The USA's Labor Department has recently reported that retail inflation (Consumer Prices Index - CPI) had climbed up to 6.2% in October.
The country has been dealing with a much higher headline inflation rate since last year, as an immediate impact of the pandemic. In this year, May, the USA had reported a 5% surge in CPI inflation, YoY. The USA Federal Reserve was trying to control this surged rate but has failed.
Inflation rate target
The present inflation rate is the highest in the past 31 years. The US Fed was trying to keep the rate under 2%, but in reality, the economic situation headed south due to multiple factors. This is a massive concern for the country's citizens and analysts.

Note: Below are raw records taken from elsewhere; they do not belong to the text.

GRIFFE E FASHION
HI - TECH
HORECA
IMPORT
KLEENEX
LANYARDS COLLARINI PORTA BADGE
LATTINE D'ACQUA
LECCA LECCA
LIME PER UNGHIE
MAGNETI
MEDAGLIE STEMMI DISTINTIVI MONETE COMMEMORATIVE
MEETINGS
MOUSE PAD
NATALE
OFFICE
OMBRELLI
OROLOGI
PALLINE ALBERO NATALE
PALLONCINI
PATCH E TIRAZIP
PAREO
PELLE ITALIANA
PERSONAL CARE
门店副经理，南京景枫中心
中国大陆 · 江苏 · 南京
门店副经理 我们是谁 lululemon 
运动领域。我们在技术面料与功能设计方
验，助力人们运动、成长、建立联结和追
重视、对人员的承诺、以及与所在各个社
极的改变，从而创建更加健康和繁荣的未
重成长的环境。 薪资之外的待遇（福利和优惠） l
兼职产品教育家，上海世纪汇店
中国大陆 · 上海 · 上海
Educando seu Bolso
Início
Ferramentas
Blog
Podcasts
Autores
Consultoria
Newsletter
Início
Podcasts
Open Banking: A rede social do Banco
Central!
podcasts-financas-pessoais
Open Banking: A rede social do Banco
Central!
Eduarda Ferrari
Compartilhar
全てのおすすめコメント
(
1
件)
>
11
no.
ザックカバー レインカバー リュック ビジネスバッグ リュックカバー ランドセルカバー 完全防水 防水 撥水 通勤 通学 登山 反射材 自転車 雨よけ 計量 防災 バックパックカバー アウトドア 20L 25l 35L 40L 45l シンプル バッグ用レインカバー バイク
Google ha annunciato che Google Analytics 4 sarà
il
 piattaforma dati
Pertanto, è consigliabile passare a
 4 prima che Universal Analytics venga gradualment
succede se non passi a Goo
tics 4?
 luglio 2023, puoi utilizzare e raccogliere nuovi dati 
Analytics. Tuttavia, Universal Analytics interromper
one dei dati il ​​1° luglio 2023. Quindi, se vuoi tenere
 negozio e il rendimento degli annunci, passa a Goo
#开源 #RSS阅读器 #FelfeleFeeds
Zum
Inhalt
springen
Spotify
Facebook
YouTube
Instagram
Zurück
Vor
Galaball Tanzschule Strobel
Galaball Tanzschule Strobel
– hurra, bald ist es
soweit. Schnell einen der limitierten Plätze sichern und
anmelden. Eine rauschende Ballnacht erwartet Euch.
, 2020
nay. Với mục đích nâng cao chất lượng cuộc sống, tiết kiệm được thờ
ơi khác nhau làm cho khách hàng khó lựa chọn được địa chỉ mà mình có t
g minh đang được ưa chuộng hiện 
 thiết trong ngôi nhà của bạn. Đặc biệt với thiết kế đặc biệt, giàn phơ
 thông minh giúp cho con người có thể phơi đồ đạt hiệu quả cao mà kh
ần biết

Supply chain bottlenecks as one of the key reasons
Supply chain bottleneck or a significant fall in supply in the economy is being identified as one of the key reasons behind this inflation rate. After the hit of the second wave of Covid, demands by the citizen started to ease and got improved. Liquidity infusion in the economy by Fed supported the demand front significantly. Along with that, Fed has been buying $120 billion of worth government-backed bonds, monthly. Additionally, the vaccination drive helped the population to get back to their works. So, with increased demand but a poor supply chain, the balance could not be maintained. The supply chain across the country and globally were bent out of shape. Hence, the CPI inflation surged. CPI is the rise in prices of multiple consumer products in the economy.
The flipside of the coin
Some economists and analysts are thinking that the government's liquidity infusion has contributed to this hike in inflation. As a reason, they are pointing out that, because of the Fed's monetary policy, demand has recovered significantly, but the central bank has failed to ease the supply chain. Many companies had curtailed their employee strengths and reduced production volumes, making a challenge for the supply system. Fed should focus on that now, to keep these sectors running again smoothly, at the pre-pandemic level.
Analysts are also thinking that without an interest rate hike by the Fed, inflation is not going to be controlled soon. Inflation now is making the asset market including gold bullish in the international markets. But the Fed is not so confident about the economic recovery and employment scenario, and does not want to impose a higher interest rate any time soon. The present interest rate is nearly zero, which can also be considered as a reason behind this high inflation rate.